Plus concrètement, cela peut inclure des feux de circulation adaptatifs à l’aide d’analyse de trafic, pour diminuer la congestion routière. Cela peut être également matérialisé par une coordination automatique avec les services d’urgence lors d’accidents ou de malaises chez les citoyens à l’aide de leur Smartphone ou Smart Watch ou encore le module SOS Santé de leur véhicule.
Cela peut également s’illustrer pour les citoyens par avoir un accès instantané à tous leurs documents administratifs sur un guichet d’administration virtuel, ou même un système de gestion de l’eau et d’électricité intelligent avec intégration de Smart Meters avec une énergies renouvelables.
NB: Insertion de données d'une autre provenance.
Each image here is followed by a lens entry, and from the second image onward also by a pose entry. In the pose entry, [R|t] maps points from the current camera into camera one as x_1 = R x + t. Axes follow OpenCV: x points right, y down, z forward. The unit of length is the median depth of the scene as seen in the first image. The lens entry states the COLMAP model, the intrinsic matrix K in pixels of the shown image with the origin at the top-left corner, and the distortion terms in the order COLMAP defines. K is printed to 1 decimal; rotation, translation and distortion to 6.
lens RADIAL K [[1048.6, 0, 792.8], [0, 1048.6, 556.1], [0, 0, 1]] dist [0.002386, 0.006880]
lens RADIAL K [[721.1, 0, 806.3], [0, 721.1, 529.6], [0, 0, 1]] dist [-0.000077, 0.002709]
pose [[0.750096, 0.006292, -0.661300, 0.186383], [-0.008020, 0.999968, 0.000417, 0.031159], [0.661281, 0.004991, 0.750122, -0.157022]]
Des “villes intelligentes” au Maroc ? Une réflexion locale sur une tendance globale
Lorsque vous passez le comptoir d’enregistrement à l’aéroport international Mohamed V de Casablanca, un affichage numérique vous apprend que l’on a utilisé x quantité d’énergie solaire et économisé x quantité d’énergie grâce à l’installation de panneaux polycristallins qui alimentent la plate-forme de transit. Voilà peut-être de quoi surprendre agréablement une touriste qui n’aura pas encore eu l’occasion de constater d’autres progrès, comme l’amélioration des transports publics à Casablanca et Rabat. Mais pour un citoyen du pays, il y a là matière à réflexion, car le terme “ville intelligente” évoque l’idée d’une amélioration de l’infrastructure d’abord de base et du recours à la technologie pour y répondre. Cependant et depuis quelques années, au Maroc, les attributs d’une ville “intelligente” sont plus souvent un sujet de réflexion qu’une incitation à réellement passer à l’action. Ce sont les développements de l’infrastructure de ce type, de même que les problèmes posés par l’accès à l’eau et par l’encombrement de la circulation, qui ont motivé les premières réflexions en 2014. Depuis lors très peu d’avancées dans la concrétisation du déploiement de la smart city dans nos plus grandes villes Marocaines ont été constatées.
La connectivité très haut débit, un préalable aux Smart Cities
Pour revenir aux aspects basiques, l’implémentation de la connectivité très haut débit et de la numérisation du service public sont un préalable au développement et déploiement effectif des Smart Cities au Maroc.
Afin de pouvoir opérer des solutions, réseaux et applications, intégrées de bout en bout, il est nécessaire de disposer d’une connectivité très haut débit et qui devrait être dans l’idéal de la fibre optique et/ou de la 5G. Cette connectivité très haut débit permettrait de mettre en place, rapidement, des solutions évolutives et éprouvées type “Huawei Smart Cities”, utilisé dans plus de 160 villes avant-gardistes dans le monde.
Mon humble conclusion, c’est que les villes marocaines ou territoires urbains ne devraient pas chercher à copier totalement les modèles de la Silicon Valley ou des villes tels que Dubaï ou Singapour : celle-ci ont connu un processus de développement organique basée sur leur propre histoire urbanistique récente.
De plus, chaque zone géographique et territoires urbanistiques ont des qualités et des problématiques qui leur sont propres. Les villes du Maroc possèdent une richesse et identité uniqueainsi que des contraintes propres. Dès lors le concept de “Smart Cities” marocaines devra être élaboré in situ et localement en prenant en compte des approches réussies de par le monde applicable au contexte local.
Beaucoup de responsables publics au Maroc considèrent le concept de “smart cities” comme de simples techno-utopies réservées à des villes qui peuvent se permettre de vivre dans de tels environnements futuristes. Je pense au contraire que le déploiement de tels concepts pourra permettre à ces derniers de répondre rapidement aux enjeux majeurs des territoires urbains qui compteront plus de 72 % de la population marocaine en 2050 (source HCP).